### EXERCISE OBJECTIVE
Output a character-exact copy of the data, images removed.

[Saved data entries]
···
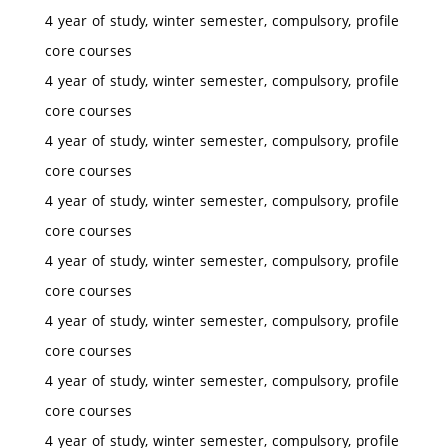
4 year of study, winter semester, compulsory, profile
core courses
4 year of study, winter semester, compulsory, profile
core courses
4 year of study, winter semester, compulsory, profile
core courses
4 year of study, winter semester, compulsory, profile
core courses
4 year of study, winter semester, compulsory, profile
core courses
4 year of study, winter semester, compulsory, profile
core courses
4 year of study, winter semester, compulsory, profile
core courses
4 year of study, winter semester, compulsory, profile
···
### ANSWER TO THE EXERCISE
4 year of study, winter semester, compulsory, profile
core courses
4 year of study, winter semester, compulsory, profile
core courses
4 year of study, winter semester, compulsory, profile
core courses
4 year of study, winter semester, compulsory, profile
core courses
4 year of study, winter semester, compulsory, profile
core courses
4 year of study, winter semester, compulsory, profile
core courses
4 year of study, winter semester, compulsory, profile
core courses
4 year of study, winter semester, compulsory, profile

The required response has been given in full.